Estivemos em parte nenhuma e em lado nenhum

Andar a pé conta-me tantas histórias como abrir o jornal todos os dias. Faz-me falta andar a pé horas, perceber que essa ideia dos tempos mortos afinal não existe, que esse tempo morto está vivo.

Nós queixávamo-nos porque era de noite e aquelas estradas sem fim não iam ter a lado nenhum. As poucas placas que havia apareciam e desapareciam, como se alguém nos estivesse a ver passar de carro e fosse a correr virá-las, pôr a seta precisamente no sentido contrário ao que seguíamos. Se calhar, estávamos perdidas, mas eu não dei por ela. Estávamos a caminho de lado nenhum, é óbvio que tínhamos de dar mais voltas.

Não valia a pena olhar para os mapas, e nem que valesse, eu não olhava na mesma. Perco-me tantas vezes que já não me assusto. Nem que esteja alguém a virar placas às escondidas, nem que seja de noite e não haja iluminação. Não troco a esquerda, nem a direita, o que faço é escolher as ruas à sorte. E chego sempre a lado nenhum. E é sempre uma surpresa. Nunca lá tinha estado antes.

Desta vez foi numa viagem, do outro lado do Atlântico. Mas não é preciso ir tão longe. Perco-me muitas vezes, mal saio de casa, e ando sempre a tentar perder-me mais. De carro não tem tanta graça, mas a pé sim. Passamos por grafitis que nunca vimos, vemos a política nas paredes, aquelas frases estão tão longe dos discursos no Parlamento.
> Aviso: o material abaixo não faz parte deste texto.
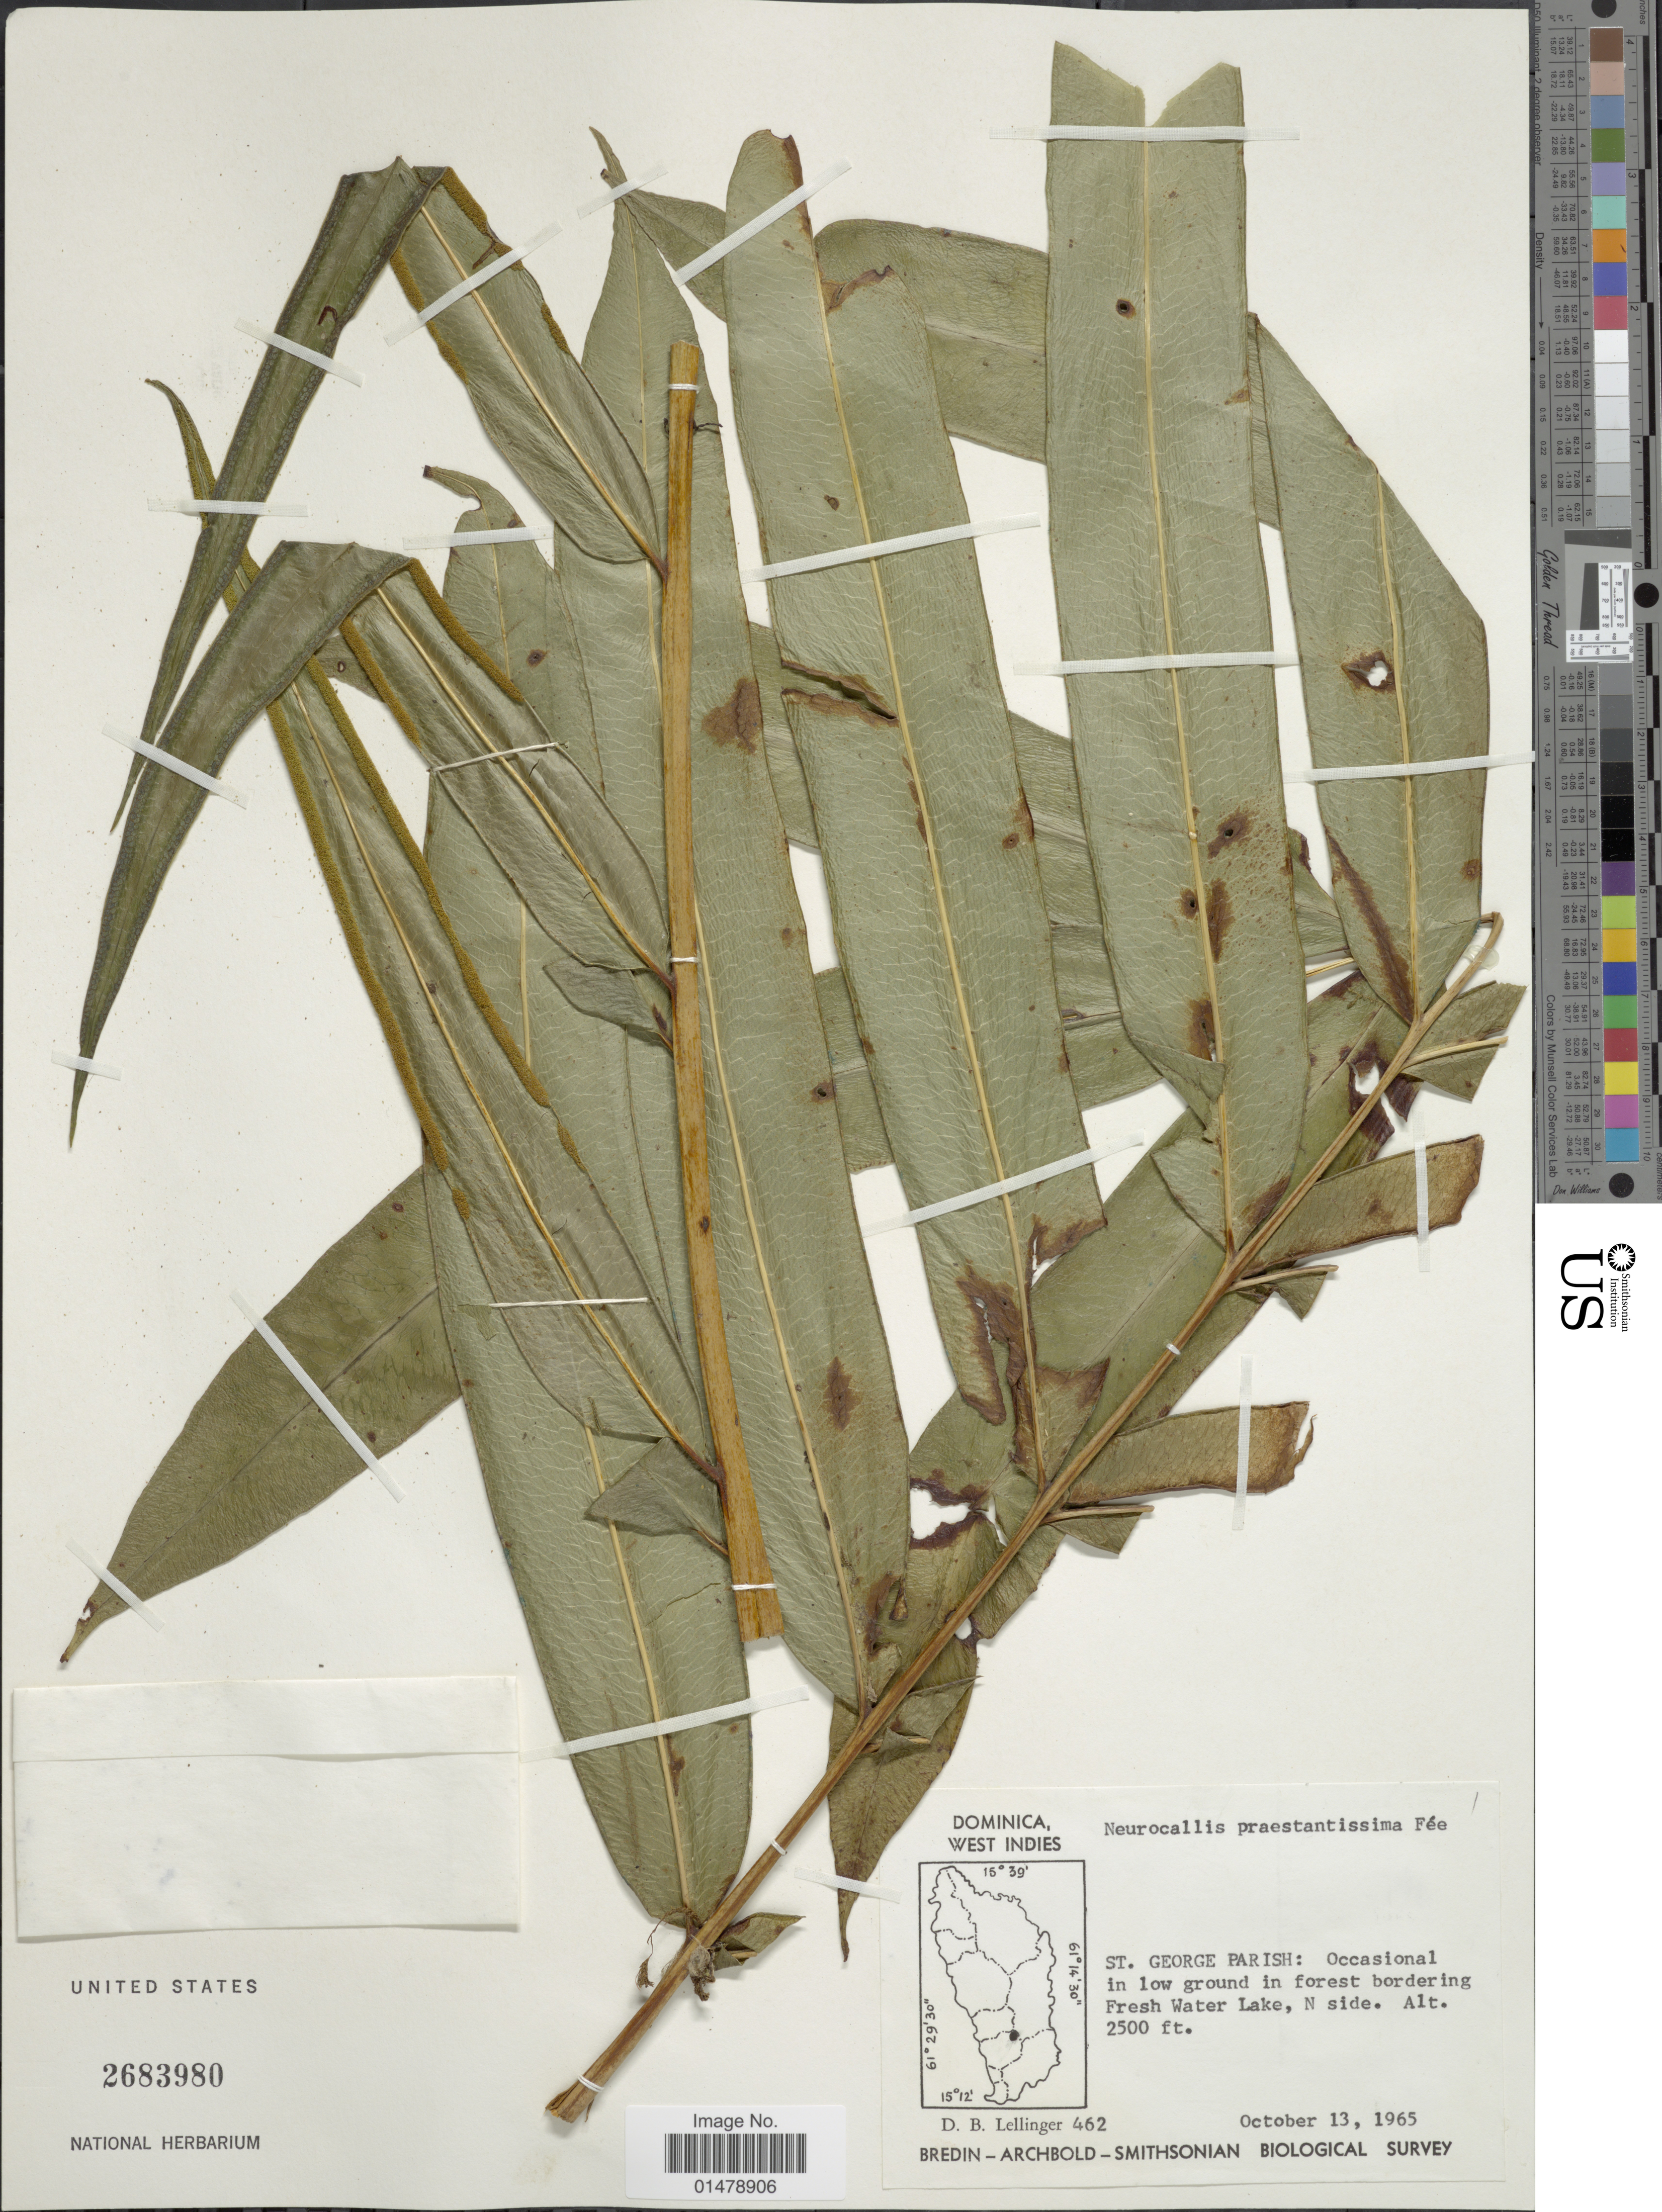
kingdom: Plantae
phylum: Tracheophyta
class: Polypodiopsida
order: Polypodiales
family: Pteridaceae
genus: Pteris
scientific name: Pteris praestantissima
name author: (Bory ex Fée) Christenh.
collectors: D. B. Lellinger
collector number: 462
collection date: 1965-10-13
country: Dominica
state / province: St. George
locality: West Indies. St. George Parish: Occasional in low ground in forest bordering Fresh Water Lake, N side.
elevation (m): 762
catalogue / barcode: US 2683980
Não tenho ido a pé para o jornal, o que fiz durante muito, muito tempo. Não há nenhuma razão para ter deixado de o fazer e é promessa para 2017 voltar ao meu velho hábito – se a cumprirei ou não é tão fundamental como chegar a qualquer lado. A ideia é sempre chegar a lado nenhum, caso contrário seria uma perda de tempo, o que também é fundamental. Demoro uma hora, ou mais, a fazer o caminho de casa até ao jornal, e muitas vezes mais uma hora a regressar.

Foi sempre nestas caminhadas que me lembrei de uma história para escrever. Foi sempre nestas caminhadas que desatei algum pensamento. Foi sempre nestas caminhadas que me apaixonei por alguma coisa pequenina, uma banalidade qualquer do dia-a-dia. Faz-me falta chegar a lado nenhum, é um sítio cheio de coisas pequeninas. E cheio de gente, de miúdos, de velhos, de pessoas a resmungar, de gente aos gritos, de gente calada, de adolescentes a namorar, de gente à espera, de gente a meter conversa.

Fazem-me falta esses tempos mortos: eu estou a andar, nada está parado, passam os autocarros, passam as pessoas. Nem eu estou parada. Não são tempos mortos, afinal. O tempo é precisamente o que está a passar à minha frente e, magia, eu estou com tempo para vê-lo.

Fazem-me falta as caminhadas, os tempos mortos. Há quem não suporte uma caminhada em silêncio. Ou um jantar, ou seja o que for. Fazem-me falta as caminhadas, os tempos mortos, uma impressão de vazio que não é, porque as ruas estão cheias, e já fiz essa experiência em ruas à noite, quando não passa quase ninguém. Mas passa sempre uma história qualquer.

Em 2017 vou regressar à minha rotina. Andar a pé todos os dias, mas escolher sempre um caminho diferente, olhar para cima num dia, para os telhados e para o céu; para baixo, no outro, para os degraus das casas e para o passeio. Andar a pé conta-me tantas histórias como abrir o jornal todos os dias. Faz-me falta andar a pé horas, perceber que essa ideia dos tempos mortos afinal não existe, que esse tempo morto está vivo. Um repórter tem de andar a pé, sem medo de se perder e de perder tempo. Porque vai chegar muitas vezes (ou sempre) a lado nenhum. Mas aí vai haver, claro, uma história para contar.